Enhanced real-time mass spectrometry breath analysis for the diagnosis of COVID-19.

Abstract

Although rapid screening for and diagnosis of coronavirus disease 2019 (COVID-19) are still urgently needed, most current testing methods are long, costly or poorly specific. The objective of the present study was to determine whether or not artificial-intelligence-enhanced real-time mass spectrometry breath analysis is a reliable, safe, rapid means of screening ambulatory patients for COVID-19. In two prospective, open, interventional studies in a single university hospital, we used real-time, proton transfer reaction time-of-flight mass spectrometry to perform a metabolomic analysis of exhaled breath from adults requiring screening for COVID-19. Artificial intelligence and machine learning techniques were used to build mathematical models based on breath analysis data either alone or combined with patient metadata.
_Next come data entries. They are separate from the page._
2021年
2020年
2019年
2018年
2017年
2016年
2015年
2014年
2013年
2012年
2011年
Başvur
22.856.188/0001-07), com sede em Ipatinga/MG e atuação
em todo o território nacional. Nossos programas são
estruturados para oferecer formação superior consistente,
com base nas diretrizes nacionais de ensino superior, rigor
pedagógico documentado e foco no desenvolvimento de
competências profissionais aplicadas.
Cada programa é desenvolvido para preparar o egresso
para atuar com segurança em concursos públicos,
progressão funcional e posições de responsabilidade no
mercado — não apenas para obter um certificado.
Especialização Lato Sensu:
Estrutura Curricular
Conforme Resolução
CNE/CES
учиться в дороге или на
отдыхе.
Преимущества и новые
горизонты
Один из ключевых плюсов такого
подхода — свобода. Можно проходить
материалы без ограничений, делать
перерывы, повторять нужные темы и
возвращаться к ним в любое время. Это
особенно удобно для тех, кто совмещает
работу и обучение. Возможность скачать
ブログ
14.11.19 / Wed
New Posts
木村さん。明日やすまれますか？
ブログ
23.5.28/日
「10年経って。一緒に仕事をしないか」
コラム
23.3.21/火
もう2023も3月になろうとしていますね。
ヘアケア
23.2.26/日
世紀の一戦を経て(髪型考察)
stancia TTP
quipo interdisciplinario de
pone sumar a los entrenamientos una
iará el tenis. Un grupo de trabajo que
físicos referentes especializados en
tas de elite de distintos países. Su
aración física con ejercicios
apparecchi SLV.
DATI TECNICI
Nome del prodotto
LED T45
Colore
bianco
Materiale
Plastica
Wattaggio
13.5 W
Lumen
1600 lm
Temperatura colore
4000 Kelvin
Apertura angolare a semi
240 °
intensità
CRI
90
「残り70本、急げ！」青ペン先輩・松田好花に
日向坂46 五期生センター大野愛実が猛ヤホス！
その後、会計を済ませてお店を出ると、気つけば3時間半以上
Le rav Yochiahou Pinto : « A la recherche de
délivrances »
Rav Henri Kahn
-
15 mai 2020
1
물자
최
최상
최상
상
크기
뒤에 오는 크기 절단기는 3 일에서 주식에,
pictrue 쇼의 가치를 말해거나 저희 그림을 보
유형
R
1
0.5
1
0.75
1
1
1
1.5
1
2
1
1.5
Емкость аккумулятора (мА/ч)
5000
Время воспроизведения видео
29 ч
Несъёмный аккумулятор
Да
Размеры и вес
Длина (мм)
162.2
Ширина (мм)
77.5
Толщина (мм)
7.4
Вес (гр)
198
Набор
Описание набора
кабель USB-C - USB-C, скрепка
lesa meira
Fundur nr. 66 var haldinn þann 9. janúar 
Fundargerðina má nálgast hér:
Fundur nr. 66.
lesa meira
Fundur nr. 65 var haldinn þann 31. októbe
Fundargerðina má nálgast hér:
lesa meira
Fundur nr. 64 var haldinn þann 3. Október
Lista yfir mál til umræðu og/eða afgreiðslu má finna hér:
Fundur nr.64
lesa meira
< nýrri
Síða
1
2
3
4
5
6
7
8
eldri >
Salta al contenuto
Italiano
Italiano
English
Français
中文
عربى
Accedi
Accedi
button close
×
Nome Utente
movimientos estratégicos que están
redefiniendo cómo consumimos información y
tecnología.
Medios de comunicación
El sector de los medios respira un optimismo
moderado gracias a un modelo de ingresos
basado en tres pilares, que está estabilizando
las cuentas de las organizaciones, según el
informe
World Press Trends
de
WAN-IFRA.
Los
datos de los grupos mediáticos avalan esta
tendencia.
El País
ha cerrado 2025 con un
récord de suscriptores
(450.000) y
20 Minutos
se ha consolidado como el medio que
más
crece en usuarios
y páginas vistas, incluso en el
We obtained breath samples from 173 participants, of whom 67 had proven COVID-19. After using machine learning algorithms to process breath analysis data and further enhancing the model using patient metadata, our method was able to differentiate between COVID-19-positive and -negative participants with a sensitivity of 98%, a specificity of 74%, a negative predictive value of 98%, a positive predictive value of 72% and an area under the receiver operating characteristic curve of 0.961. The predictive performance was similar for asymptomatic, weakly symptomatic and symptomatic participants and was not biased by COVID-19 vaccination status. Real-time, noninvasive, artificial-intelligence-enhanced mass spectrometry breath analysis might be a reliable, safe, rapid, cost-effective, high-throughput method for COVID-19 screening.